### Task instructions
Can you render the items below as a Markdown table with the columns "Number" and "Entry", one nonblank line per row? Begin at the line that has "ENS. FUND. INCOMPLETO" and stop after the one that has "Is the sum of ESE", skipping blank lines.

⁂

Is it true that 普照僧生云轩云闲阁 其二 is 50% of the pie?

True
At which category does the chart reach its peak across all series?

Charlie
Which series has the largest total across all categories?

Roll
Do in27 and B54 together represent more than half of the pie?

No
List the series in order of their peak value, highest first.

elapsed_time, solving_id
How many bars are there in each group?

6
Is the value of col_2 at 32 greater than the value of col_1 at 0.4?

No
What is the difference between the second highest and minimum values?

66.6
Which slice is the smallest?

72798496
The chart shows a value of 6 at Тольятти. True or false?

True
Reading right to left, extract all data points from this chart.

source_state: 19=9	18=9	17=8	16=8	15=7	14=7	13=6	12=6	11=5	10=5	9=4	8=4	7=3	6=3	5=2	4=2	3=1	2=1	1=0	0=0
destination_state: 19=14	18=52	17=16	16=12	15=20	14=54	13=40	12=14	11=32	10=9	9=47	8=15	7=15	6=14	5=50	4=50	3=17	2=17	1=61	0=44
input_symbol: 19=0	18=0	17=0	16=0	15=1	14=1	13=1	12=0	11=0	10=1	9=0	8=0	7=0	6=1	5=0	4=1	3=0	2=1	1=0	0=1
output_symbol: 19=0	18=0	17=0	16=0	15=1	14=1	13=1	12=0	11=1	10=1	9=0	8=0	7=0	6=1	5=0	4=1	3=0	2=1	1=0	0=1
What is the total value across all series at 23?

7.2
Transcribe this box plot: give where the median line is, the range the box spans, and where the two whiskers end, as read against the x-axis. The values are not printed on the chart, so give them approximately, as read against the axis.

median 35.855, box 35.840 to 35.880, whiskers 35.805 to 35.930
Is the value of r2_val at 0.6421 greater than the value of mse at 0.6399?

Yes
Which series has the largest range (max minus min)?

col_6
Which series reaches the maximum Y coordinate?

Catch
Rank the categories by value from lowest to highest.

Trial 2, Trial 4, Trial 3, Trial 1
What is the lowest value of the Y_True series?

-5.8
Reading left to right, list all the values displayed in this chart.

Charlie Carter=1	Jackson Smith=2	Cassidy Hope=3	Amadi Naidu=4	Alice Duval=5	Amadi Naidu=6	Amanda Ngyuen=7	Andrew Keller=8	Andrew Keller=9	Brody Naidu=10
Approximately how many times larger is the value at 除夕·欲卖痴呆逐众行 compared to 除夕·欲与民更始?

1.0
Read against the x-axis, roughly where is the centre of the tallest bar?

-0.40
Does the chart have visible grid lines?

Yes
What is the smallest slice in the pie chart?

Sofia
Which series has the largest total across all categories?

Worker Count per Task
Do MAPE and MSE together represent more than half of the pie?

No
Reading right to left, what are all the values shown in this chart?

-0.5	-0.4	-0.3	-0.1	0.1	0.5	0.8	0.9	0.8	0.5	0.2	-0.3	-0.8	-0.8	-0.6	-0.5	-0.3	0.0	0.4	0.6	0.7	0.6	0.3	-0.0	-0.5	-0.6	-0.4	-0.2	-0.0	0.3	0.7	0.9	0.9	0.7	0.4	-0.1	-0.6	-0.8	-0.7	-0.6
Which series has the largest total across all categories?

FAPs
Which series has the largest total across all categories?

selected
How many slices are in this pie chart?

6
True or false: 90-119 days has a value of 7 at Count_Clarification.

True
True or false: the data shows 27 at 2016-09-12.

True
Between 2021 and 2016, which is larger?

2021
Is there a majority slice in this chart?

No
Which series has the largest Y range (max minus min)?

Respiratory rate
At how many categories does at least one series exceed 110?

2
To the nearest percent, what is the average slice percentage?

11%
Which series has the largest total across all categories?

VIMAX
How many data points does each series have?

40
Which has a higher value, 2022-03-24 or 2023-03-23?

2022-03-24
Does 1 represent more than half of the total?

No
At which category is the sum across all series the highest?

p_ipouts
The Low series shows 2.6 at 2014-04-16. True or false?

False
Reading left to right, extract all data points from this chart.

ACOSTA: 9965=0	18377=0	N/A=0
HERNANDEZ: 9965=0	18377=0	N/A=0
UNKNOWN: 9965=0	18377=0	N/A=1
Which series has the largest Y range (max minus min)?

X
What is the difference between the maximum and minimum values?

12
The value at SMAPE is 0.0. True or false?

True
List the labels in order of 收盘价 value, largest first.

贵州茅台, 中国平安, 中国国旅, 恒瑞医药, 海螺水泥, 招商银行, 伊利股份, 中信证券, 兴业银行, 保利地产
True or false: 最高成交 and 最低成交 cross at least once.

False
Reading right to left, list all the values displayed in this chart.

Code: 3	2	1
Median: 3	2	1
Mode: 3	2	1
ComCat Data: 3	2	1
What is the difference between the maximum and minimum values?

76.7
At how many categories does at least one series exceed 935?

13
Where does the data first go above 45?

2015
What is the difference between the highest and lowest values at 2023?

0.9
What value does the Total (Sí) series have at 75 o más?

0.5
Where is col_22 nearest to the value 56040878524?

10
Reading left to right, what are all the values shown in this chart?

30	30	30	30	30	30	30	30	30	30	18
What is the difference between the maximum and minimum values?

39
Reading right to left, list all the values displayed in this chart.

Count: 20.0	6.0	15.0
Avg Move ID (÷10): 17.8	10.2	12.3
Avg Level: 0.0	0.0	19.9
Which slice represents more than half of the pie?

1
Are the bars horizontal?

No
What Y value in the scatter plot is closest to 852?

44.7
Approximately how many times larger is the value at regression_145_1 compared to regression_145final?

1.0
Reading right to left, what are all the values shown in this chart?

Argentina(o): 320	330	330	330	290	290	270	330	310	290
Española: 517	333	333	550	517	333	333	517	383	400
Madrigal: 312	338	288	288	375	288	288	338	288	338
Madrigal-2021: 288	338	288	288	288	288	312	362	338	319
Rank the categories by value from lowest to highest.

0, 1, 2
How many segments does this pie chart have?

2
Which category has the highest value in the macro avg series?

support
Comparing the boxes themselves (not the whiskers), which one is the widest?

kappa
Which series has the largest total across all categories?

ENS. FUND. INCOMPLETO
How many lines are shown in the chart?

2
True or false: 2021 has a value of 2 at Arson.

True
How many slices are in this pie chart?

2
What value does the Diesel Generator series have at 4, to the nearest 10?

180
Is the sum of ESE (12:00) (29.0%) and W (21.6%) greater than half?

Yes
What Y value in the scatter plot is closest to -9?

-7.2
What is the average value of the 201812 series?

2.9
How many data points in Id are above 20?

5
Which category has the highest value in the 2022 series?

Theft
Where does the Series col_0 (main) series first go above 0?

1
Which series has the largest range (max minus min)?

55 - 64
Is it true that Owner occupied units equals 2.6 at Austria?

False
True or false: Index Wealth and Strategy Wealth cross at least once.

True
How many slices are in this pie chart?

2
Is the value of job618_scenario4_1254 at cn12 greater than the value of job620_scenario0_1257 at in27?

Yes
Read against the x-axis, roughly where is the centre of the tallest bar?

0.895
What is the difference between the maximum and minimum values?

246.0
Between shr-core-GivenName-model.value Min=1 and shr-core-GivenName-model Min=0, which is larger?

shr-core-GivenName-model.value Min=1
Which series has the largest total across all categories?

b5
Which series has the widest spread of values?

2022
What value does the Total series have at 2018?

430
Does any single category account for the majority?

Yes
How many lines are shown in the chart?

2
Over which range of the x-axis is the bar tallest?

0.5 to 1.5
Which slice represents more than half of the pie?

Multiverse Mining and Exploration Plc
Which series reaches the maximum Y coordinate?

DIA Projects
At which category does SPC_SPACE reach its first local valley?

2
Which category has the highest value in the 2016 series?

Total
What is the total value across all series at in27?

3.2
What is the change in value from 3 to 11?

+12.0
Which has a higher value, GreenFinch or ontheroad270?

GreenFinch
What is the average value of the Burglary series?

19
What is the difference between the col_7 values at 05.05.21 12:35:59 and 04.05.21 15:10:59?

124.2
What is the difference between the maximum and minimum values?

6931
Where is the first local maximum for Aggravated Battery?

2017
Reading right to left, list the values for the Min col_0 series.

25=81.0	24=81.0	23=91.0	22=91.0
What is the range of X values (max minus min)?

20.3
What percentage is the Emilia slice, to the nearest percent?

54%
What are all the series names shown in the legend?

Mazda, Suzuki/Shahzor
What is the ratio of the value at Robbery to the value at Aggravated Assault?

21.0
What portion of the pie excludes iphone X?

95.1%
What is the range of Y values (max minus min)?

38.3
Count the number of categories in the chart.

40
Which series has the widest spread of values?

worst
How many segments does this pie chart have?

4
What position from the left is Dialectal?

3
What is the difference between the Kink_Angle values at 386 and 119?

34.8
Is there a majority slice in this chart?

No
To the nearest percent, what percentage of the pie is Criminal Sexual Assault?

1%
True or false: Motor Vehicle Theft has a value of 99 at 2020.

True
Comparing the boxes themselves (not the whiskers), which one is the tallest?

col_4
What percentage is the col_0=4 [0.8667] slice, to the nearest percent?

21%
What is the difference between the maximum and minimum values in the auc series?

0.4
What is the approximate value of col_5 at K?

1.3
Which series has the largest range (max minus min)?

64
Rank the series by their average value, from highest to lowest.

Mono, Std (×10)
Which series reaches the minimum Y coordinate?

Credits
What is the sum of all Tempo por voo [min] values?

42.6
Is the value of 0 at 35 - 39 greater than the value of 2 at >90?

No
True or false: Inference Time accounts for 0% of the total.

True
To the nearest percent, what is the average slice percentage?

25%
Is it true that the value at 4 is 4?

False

⁂

### Result
| Number | Entry |
|---|---|
| 1 | ENS. FUND. INCOMPLETO |
| 2 | How many lines are shown in the chart? |
| 3 | 2 |
| 4 | True or false: 2021 has a value of 2 at Arson. |
| 5 | True |
| 6 | How many slices are in this pie chart? |
| 7 | 2 |
| 8 | What value does the Diesel Generator series have at 4, to the nearest 10? |
| 9 | 180 |
| 10 | Is the sum of ESE (12:00) (29.0%) and W (21.6%) greater than half? |